This week, a Christian's faith is tested. photo - mtv.com |
DUSTIN ZITO - Guys, I've got the best idea for a charity! The middle school kids will give us a real funky beat, and then I'll take my clothes off and have sex with their male teacher, and then you guys will videotape it, and the proceeds will go back to the middle school kids, who are now qualified to play the background music in any Valley gay porn.
HEATHER - You're a genius, Dustin. A genius.
DUSTIN ZITO - Aw, thanks, Peanut. It's a gift.
COOKE - Really great idea, Dusty.
LEROY -Yep. Count me in if there's a female teacher.
DUSTIN ZITO - There isn't.

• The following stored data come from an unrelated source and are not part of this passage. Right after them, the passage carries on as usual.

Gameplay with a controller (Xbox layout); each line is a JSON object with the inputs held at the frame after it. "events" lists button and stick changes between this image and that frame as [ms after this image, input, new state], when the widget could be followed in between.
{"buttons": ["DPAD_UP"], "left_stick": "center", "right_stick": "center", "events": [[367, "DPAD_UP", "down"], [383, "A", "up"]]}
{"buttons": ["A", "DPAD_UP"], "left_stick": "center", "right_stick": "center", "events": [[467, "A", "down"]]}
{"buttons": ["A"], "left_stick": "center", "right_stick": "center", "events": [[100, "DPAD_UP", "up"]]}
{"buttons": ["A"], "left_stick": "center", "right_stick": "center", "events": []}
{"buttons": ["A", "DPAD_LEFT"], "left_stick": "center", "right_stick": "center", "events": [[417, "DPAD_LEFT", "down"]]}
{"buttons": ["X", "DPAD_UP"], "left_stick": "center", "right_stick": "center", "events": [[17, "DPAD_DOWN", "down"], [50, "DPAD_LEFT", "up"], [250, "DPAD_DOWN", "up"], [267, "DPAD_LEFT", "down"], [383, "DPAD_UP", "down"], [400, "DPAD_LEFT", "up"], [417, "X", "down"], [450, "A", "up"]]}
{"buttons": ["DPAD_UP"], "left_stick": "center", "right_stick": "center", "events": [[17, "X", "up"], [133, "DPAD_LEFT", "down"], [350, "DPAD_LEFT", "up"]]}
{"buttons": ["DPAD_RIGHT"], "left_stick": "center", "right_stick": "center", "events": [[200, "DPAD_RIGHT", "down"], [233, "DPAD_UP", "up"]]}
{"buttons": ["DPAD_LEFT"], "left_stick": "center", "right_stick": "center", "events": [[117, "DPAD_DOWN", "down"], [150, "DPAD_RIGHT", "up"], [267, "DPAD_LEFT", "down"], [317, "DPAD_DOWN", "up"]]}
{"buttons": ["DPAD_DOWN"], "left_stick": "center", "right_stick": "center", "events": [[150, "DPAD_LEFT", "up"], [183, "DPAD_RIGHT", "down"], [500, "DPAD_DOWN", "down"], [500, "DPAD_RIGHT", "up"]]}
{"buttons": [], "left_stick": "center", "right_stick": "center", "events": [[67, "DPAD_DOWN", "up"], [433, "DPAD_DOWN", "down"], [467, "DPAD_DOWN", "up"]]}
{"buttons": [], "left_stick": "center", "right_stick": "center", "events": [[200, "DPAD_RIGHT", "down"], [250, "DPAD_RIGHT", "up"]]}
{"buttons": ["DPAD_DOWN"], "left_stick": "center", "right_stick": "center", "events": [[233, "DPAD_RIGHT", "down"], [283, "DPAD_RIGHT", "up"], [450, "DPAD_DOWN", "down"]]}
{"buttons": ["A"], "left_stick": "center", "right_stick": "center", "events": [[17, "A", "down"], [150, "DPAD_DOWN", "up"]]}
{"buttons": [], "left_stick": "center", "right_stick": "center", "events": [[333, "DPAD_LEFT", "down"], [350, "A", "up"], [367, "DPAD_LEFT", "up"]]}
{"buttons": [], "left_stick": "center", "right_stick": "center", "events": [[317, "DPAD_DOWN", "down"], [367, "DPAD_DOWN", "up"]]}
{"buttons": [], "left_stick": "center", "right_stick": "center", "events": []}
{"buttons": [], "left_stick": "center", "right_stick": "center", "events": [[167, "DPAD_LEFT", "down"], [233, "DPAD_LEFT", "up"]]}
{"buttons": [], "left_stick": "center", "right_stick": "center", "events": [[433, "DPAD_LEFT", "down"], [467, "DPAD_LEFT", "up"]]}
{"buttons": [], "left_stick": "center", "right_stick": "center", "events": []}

Already checked.
NAOMI - You are so organized!
NANY - Look out, Corporate America.
MIKE MIKE - Uh, guys? Hate to be a Debbie Downer, but do we really think the school board and parents will be into this whole gay sex thing?
LEROY - This is Vegas. Crack whores have their own booth at career day.
MIKE MIKE - K, fair enough, but it's just something to think about. Maybe we shouldn't focus the whole presentation on Dustin, just in case something falls through.
DUSTIN ZITO - If it does, you can wing it as my understudy. It's as natural as sex with a woman, except it's sex with a man.
MIKE MIKE - Great. Well, we'll see what Warwick the Hard Rock Memorabilia Guy has to say.
At meeting with Warwick the Hard Rock Memorabilia Guy...
WARWICK THE HARD ROCK MEMORABILIA GUY - I love it!
DUSTIN ZITO - Sweet!
WARWICK THE HARD ROCK MEMORABILIA GUY - A truly unique and edgy idea, Dustin. You're really going places.
MIKE MIKE - **praying** Jesus, take me back to College Park, where frat boys are frat boys.
JESUS CHRIST - This is a test, Michael. You can do it.
In Cancun...
MIKE MIKE - Dustin, maybe you could consider not pouring entire bottles of Smirnoff on our friends.
DUSTIN ZITO - You're right. I should upgrade to top shelf. **pours Grey Goose on his friends**
MIKE MIKE - Hey, wanna stop threatening the cab driver with anal rape?
DUSTIN ZITO - Why? He can't understand me anyway. **to Cooke** Hey, Fat Legs! Your legs are fat!
MIKE MIKE - Dustin! Don't call our roommate fat legs!
DUSTIN ZITO - What? She's an athlete. It's a good thing. You know what? I'm getting mighty tired of your criticisms.
MIKE MIKE - Hit me, then.
DUSTIN ZITO - No, I'd rather put this giant birdcage on your head! **does it**
MIKE MIKE - Ow. I'm stuck.
LEROY - You were kinda asking for it, bro.
COOKE - No, literally asking for it.
MIKE MIKE - What!?! Are you guys crazy?
HEATHER - Don't be jealous just because your charity idea of feeding the homeless wasn't as good.
MIKE MIKE - But his charity is just gay porn!
NANY - So? Bigot.
MIKE MIKE - I'm gonna take a walk on the beach.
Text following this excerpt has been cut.